Definition
The sideways movement of an aircraft caused by a crosswind component acting on it during flight. The aircraft's actual path over the ground (track) deviates from the direction it is pointed (heading) because the air mass itself is moving across that intended path.
Plain English
When the wind blows from the side, it pushes the aircraft off the line you intended to fly. Even though the nose is pointed where you want to go, the airplane drifts sideways with the moving air, and ends up somewhere different unless you correct for it.
Context Anchor
Pilots encounter wind drift during navigation, ground-reference practice, and approaches when the airplane’s path over the ground does not match where the nose is aimed.
Derivation
From the Old Norse 'drifa', meaning to drive or be driven by a force.

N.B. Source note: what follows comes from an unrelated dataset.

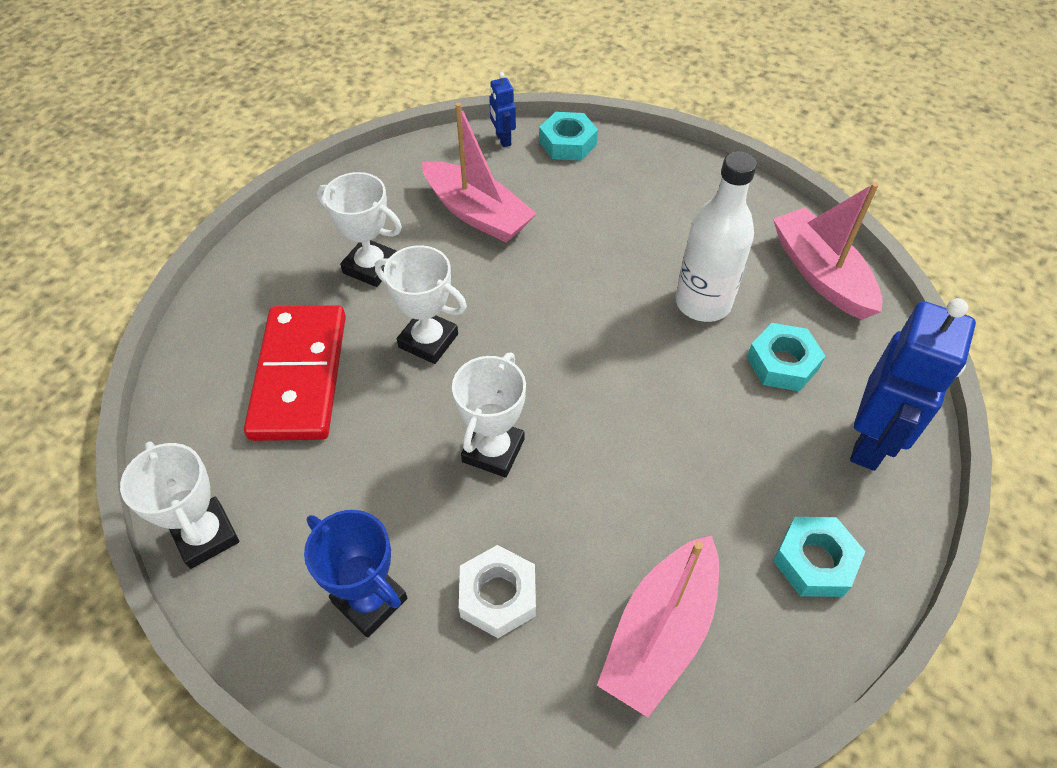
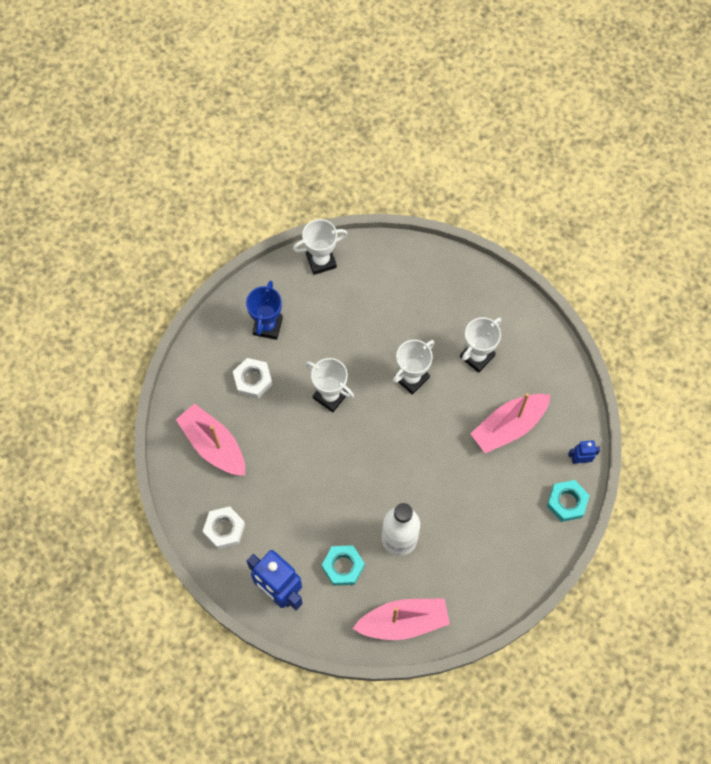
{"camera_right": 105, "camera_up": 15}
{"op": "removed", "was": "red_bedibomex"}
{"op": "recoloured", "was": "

Useful here because it captures the key idea: the aircraft is being driven sideways by the air mass, not steering itself off course.
Why Pilots Care
Uncorrected wind drift prevents the aircraft from reaching its planned destination and can create fuel or time shortfalls.
Analogy
Like a boat pointed straight across a river yet being carried downstream by the current.
Grounding Statement
If the airplane is pointed straight ahead but the wind is blowing from the side, the airplane can move forward and sideways at the same time.
Intuition Check
Wind drift does not mean the wind itself is drifting. It means the wind is causing the aircraft’s path over the ground to shift sideways.
Example Sentence 1
On the cross-country leg, the pilot crabbed into the wind to correct for wind drift and stay on the planned course.
Example Sentence 2
Strong wind drift on the return leg required a larger heading change than expected to reach the home airport.